Govind P. Agrawal is an Indian American physicist and a fellow of Optica, Life Fellow of the IEEE, and Distinguished Fellow of the Optical Society of India. He is the recipient of James C. Wyant Professorship of Optics at the Institute of Optics and a professor of physics at the University of Rochester. He is also a Distinguished scientist at the Laboratory for Laser Energetics (LLE) in the University of Rochester. Agrawal has authored and co-authored several highly cited books in the fields of non-linear fiber optics, optical communications, and semiconductor lasers.
John E. Bowers is an American physicist, engineer, researcher and educator. He holds the Fred Kavli Chair in Nanotechnology, the director of the Institute for Energy Efficiency and a distinguished professor in the Departments of Electrical and Computer Engineering and Materials at University of California, Santa Barbara. He was the deputy director of American Institute of Manufacturing of Integrated Photonics from 2015 to 2022.
Anne C. Tropper is a Professor of Physics at the University of Southampton. Her work considers solid-state and semiconductor lasers; specifically the development of ytterbium-doped silica fibre lasers and Vertical External-Cavity Surface-Emitting Lasers. She was elected a Fellow of The Optical Society in 2006, and awarded the 2021 SPIE Maiman Laser Award for her contributions to laser source science and technology.
Peter J. Delfyett Jr is an American engineer and Pegasus Professor and Trustee Chair Professor of Optics, ECE & Physics at the University of Central Florida College of Optics and Photonics.
Hui Cao (曹蕙) is a Chinese-American physicist who is the professor of applied physics, a professor of physics and a professor of electrical engineering at Yale University. Her research interests are mesoscopic physics, complex photonic materials and devices, with a focus on non-conventional lasers and their unique applications. She is an elected member of the US National Academy of Sciences and of the American Academy of Arts and Sciences.

■ Source material:
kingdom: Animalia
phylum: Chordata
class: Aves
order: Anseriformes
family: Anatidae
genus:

■ Task list:
**a.** State whether each of the statements below agrees with the text on optics researchers, answering yes or no for each and quoting the deciding words of that text exactly. (i) John E. Bowers was deputy director of the American Institute of Manufacturing of Integrated Photonics from 2015 to 2022. (ii) Anne C. Tropper was elected a Fellow of The Optical Society in 2021. (iii) Hui Cao is an elected member of the US National Academy of Sciences.
**b.** Output the stretch of the text on optics researchers from "Peter J. Delfyett" through "Optics and Photonics.", copying it word for word.

■ Answers per task:
**a.**
(i) Yes: "He was the deputy director of American Institute of Manufacturing of Integrated Photonics from 2015 to 2022."
(ii) No: "She was elected a Fellow of The Optical Society in 2006"
(iii) Yes: "She is an elected member of the US National Academy of Sciences"

**b.**
Peter J. Delfyett Jr is an American engineer and Pegasus Professor and Trustee Chair Professor of Optics, ECE & Physics at the University of Central Florida College of Optics and Photonics.